To do >> Give the following records again in full and without alteration.

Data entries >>
☆ ☆ ☆
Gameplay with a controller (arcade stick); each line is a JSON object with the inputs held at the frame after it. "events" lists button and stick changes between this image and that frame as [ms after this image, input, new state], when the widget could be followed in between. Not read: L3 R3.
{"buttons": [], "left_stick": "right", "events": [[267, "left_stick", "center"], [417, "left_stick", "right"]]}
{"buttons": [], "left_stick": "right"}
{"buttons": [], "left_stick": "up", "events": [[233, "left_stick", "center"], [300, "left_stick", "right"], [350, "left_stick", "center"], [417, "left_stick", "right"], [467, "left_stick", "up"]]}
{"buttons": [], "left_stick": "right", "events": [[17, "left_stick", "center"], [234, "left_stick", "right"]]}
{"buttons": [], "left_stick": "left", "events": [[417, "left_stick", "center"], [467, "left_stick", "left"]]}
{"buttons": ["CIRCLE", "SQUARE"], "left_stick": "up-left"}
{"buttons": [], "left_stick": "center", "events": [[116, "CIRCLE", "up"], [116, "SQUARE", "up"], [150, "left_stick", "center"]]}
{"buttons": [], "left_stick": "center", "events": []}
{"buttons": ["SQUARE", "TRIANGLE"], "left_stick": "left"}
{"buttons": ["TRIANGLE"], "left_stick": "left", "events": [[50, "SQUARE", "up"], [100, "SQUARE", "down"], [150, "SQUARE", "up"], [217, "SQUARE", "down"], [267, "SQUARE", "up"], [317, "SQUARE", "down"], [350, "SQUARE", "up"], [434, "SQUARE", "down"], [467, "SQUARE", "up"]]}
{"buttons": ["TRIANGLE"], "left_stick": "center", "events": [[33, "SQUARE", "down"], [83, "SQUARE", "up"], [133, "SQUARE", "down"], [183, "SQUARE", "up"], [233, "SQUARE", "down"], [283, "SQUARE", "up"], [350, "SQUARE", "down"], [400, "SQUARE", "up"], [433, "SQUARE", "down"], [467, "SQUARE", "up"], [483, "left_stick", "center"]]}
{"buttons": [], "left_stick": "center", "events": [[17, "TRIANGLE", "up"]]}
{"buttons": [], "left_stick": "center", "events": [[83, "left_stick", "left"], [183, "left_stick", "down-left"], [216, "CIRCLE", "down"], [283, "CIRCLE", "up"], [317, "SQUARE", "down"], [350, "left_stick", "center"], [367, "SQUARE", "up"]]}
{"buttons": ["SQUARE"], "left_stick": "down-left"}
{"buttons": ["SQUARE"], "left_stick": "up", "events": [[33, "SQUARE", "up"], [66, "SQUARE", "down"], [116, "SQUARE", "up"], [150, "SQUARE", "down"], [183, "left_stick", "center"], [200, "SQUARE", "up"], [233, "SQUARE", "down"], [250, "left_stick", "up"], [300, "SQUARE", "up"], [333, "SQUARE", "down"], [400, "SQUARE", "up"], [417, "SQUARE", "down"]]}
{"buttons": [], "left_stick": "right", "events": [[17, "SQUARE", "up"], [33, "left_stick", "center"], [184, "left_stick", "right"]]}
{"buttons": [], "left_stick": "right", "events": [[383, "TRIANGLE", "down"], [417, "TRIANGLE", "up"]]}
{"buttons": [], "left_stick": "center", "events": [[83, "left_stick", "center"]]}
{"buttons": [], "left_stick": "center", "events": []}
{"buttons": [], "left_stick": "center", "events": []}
☆ ☆ ☆
Response area >>
Gameplay with a controller (arcade stick); each line is a JSON object with the inputs held at the frame after it. "events" lists button and stick changes between this image and that frame as [ms after this image, input, new state], when the widget could be followed in between. Not read: L3 R3.
{"buttons": [], "left_stick": "right", "events": [[267, "left_stick", "center"], [417, "left_stick", "right"]]}
{"buttons": [], "left_stick": "right"}
{"buttons": [], "left_stick": "up", "events": [[233, "left_stick", "center"], [300, "left_stick", "right"], [350, "left_stick", "center"], [417, "left_stick", "right"], [467, "left_stick", "up"]]}
{"buttons": [], "left_stick": "right", "events": [[17, "left_stick", "center"], [234, "left_stick", "right"]]}
{"buttons": [], "left_stick": "left", "events": [[417, "left_stick", "center"], [467, "left_stick", "left"]]}
{"buttons": ["CIRCLE", "SQUARE"], "left_stick": "up-left"}
{"buttons": [], "left_stick": "center", "events": [[116, "CIRCLE", "up"], [116, "SQUARE", "up"], [150, "left_stick", "center"]]}
{"buttons": [], "left_stick": "center", "events": []}
{"buttons": ["SQUARE", "TRIANGLE"], "left_stick": "left"}
{"buttons": ["TRIANGLE"], "left_stick": "left", "events": [[50, "SQUARE", "up"], [100, "SQUARE", "down"], [150, "SQUARE", "up"], [217, "SQUARE", "down"], [267, "SQUARE", "up"], [317, "SQUARE", "down"], [350, "SQUARE", "up"], [434, "SQUARE", "down"], [467, "SQUARE", "up"]]}
{"buttons": ["TRIANGLE"], "left_stick": "center", "events": [[33, "SQUARE", "down"], [83, "SQUARE", "up"], [133, "SQUARE", "down"], [183, "SQUARE", "up"], [233, "SQUARE", "down"], [283, "SQUARE", "up"], [350, "SQUARE", "down"], [400, "SQUARE", "up"], [433, "SQUARE", "down"], [467, "SQUARE", "up"], [483, "left_stick", "center"]]}
{"buttons": [], "left_stick": "center", "events": [[17, "TRIANGLE", "up"]]}
{"buttons": [], "left_stick": "center", "events": [[83, "left_stick", "left"], [183, "left_stick", "down-left"], [216, "CIRCLE", "down"], [283, "CIRCLE", "up"], [317, "SQUARE", "down"], [350, "left_stick", "center"], [367, "SQUARE", "up"]]}
{"buttons": ["SQUARE"], "left_stick": "down-left"}
{"buttons": ["SQUARE"], "left_stick": "up", "events": [[33, "SQUARE", "up"], [66, "SQUARE", "down"], [116, "SQUARE", "up"], [150, "SQUARE", "down"], [183, "left_stick", "center"], [200, "SQUARE", "up"], [233, "SQUARE", "down"], [250, "left_stick", "up"], [300, "SQUARE", "up"], [333, "SQUARE", "down"], [400, "SQUARE", "up"], [417, "SQUARE", "down"]]}
{"buttons": [], "left_stick": "right", "events": [[17, "SQUARE", "up"], [33, "left_stick", "center"], [184, "left_stick", "right"]]}
{"buttons": [], "left_stick": "right", "events": [[383, "TRIANGLE", "down"], [417, "TRIANGLE", "up"]]}
{"buttons": [], "left_stick": "center", "events": [[83, "left_stick", "center"]]}
{"buttons": [], "left_stick": "center", "events": []}
{"buttons": [], "left_stick": "center", "events": []}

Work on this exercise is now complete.